What you need to do — Reproduce the following material word for word, leaving out the pictures.

Data for this task —
= = = =

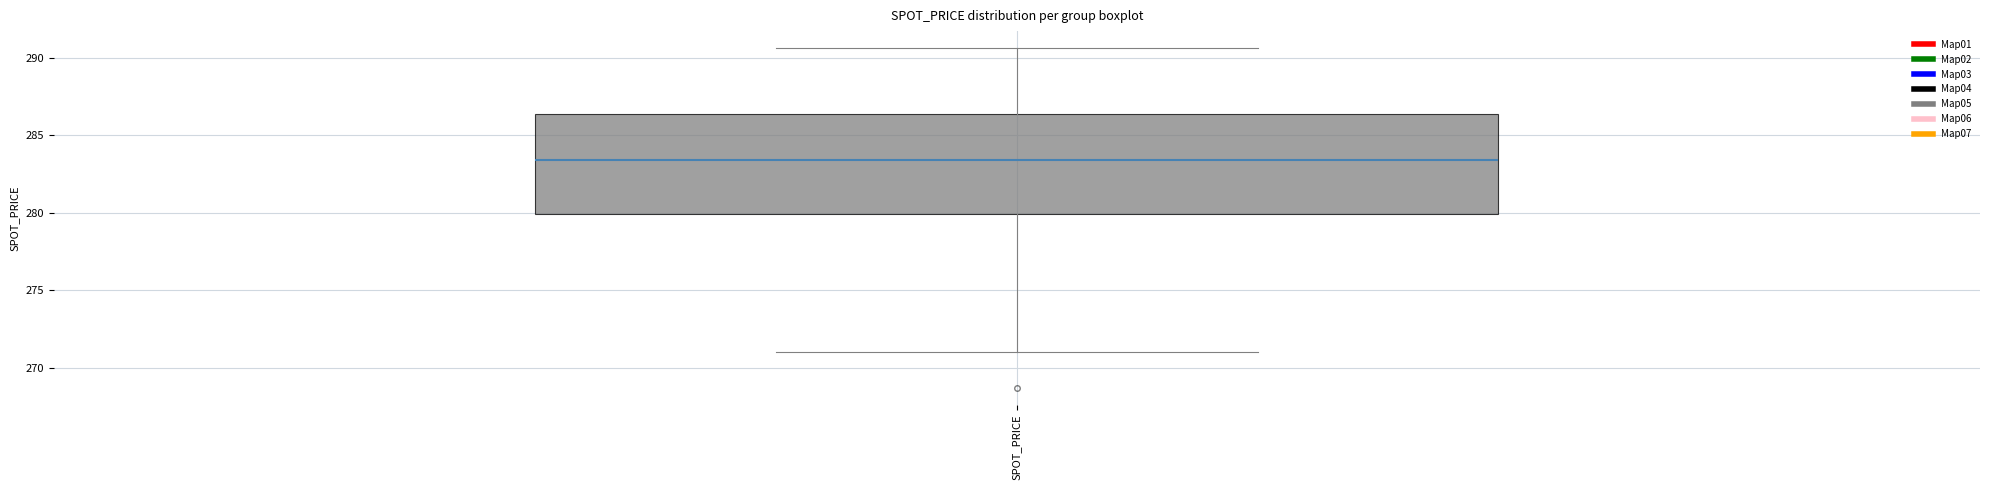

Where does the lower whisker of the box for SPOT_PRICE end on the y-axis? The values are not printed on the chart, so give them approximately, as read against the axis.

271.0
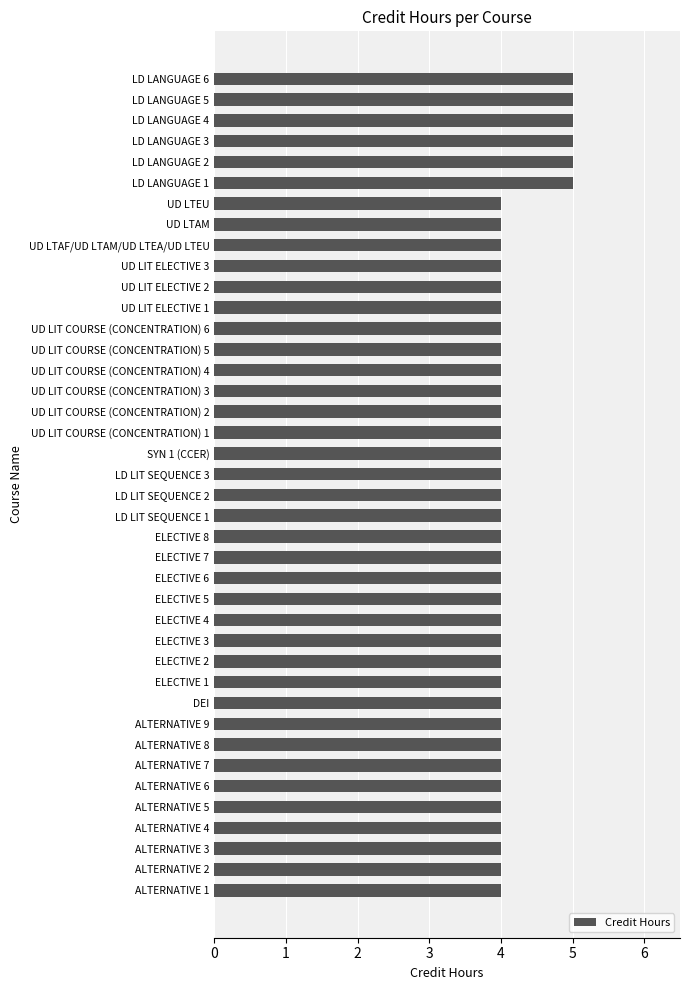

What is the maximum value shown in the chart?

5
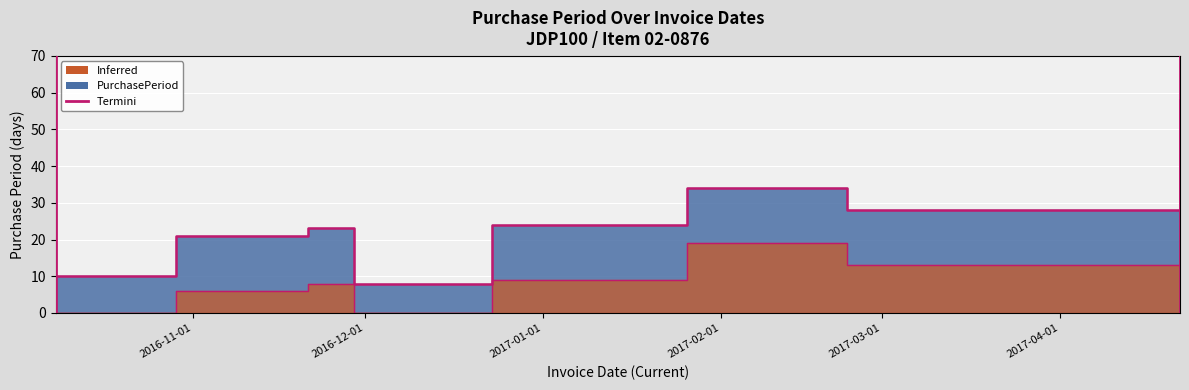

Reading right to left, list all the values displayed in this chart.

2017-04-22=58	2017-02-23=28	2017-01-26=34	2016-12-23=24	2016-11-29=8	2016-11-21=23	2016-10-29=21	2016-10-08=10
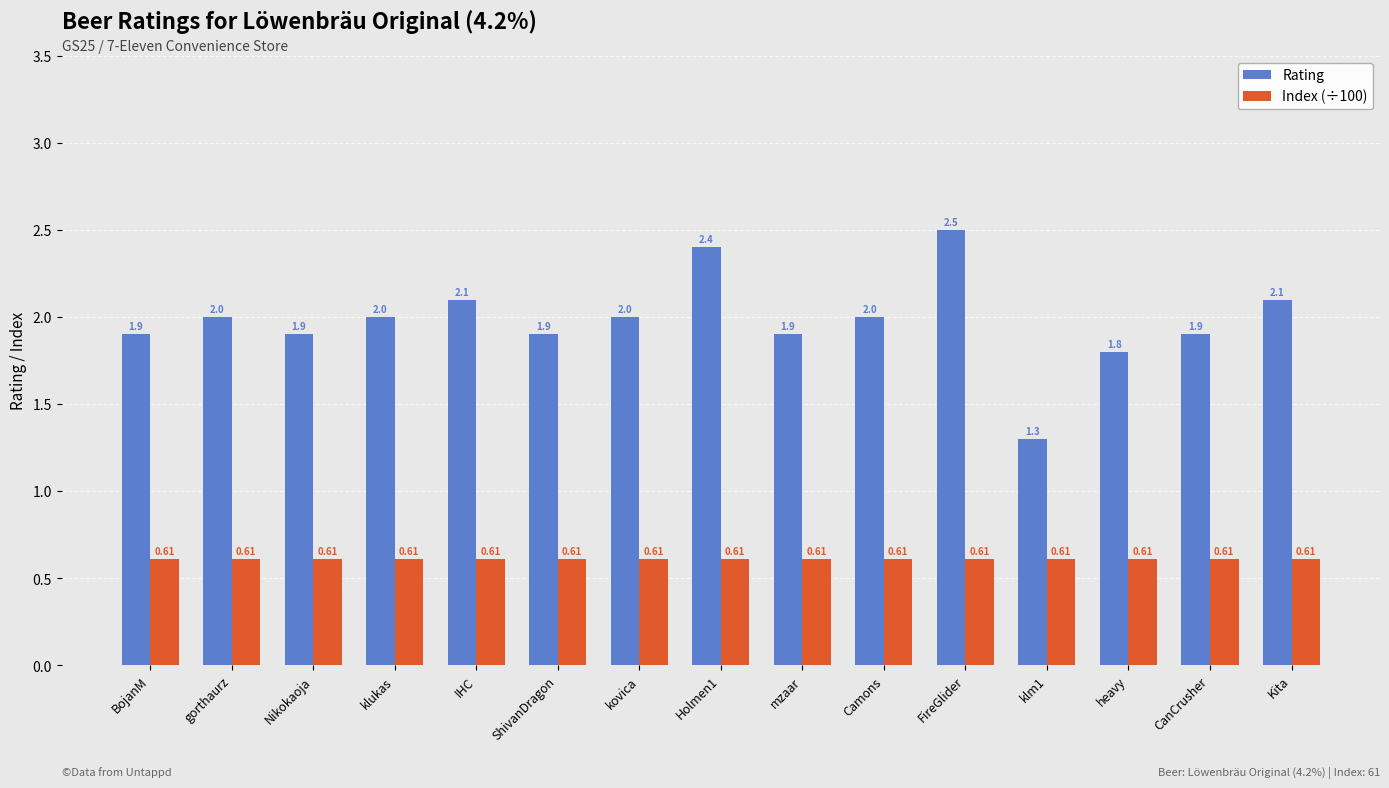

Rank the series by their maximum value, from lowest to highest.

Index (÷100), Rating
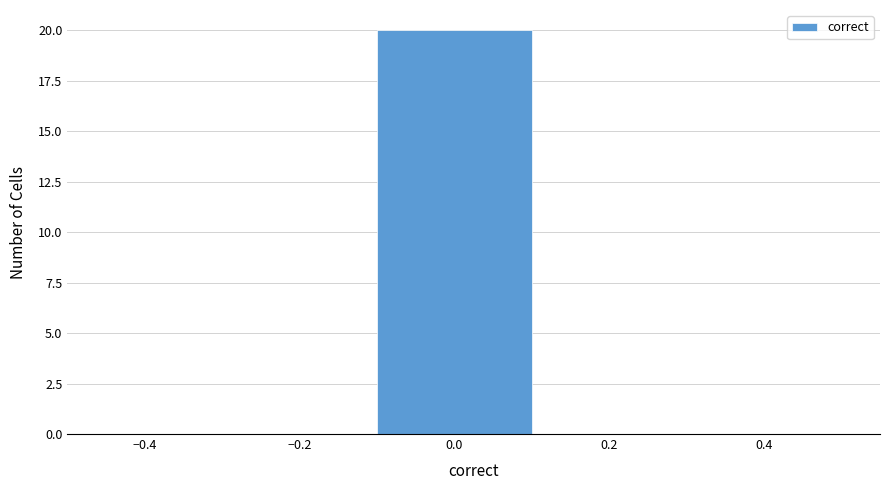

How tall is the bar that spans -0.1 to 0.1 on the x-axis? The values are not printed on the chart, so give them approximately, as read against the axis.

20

= = = =

Your solution —
Where does the lower whisker of the box for SPOT_PRICE end on the y-axis? The values are not printed on the chart, so give them approximately, as read against the axis.

271.0

What is the maximum value shown in the chart?

5

Reading right to left, list all the values displayed in this chart.

2017-04-22=58	2017-02-23=28	2017-01-26=34	2016-12-23=24	2016-11-29=8	2016-11-21=23	2016-10-29=21	2016-10-08=10

Rank the series by their maximum value, from lowest to highest.

Index (÷100), Rating

How tall is the bar that spans -0.1 to 0.1 on the x-axis? The values are not printed on the chart, so give them approximately, as read against the axis.

20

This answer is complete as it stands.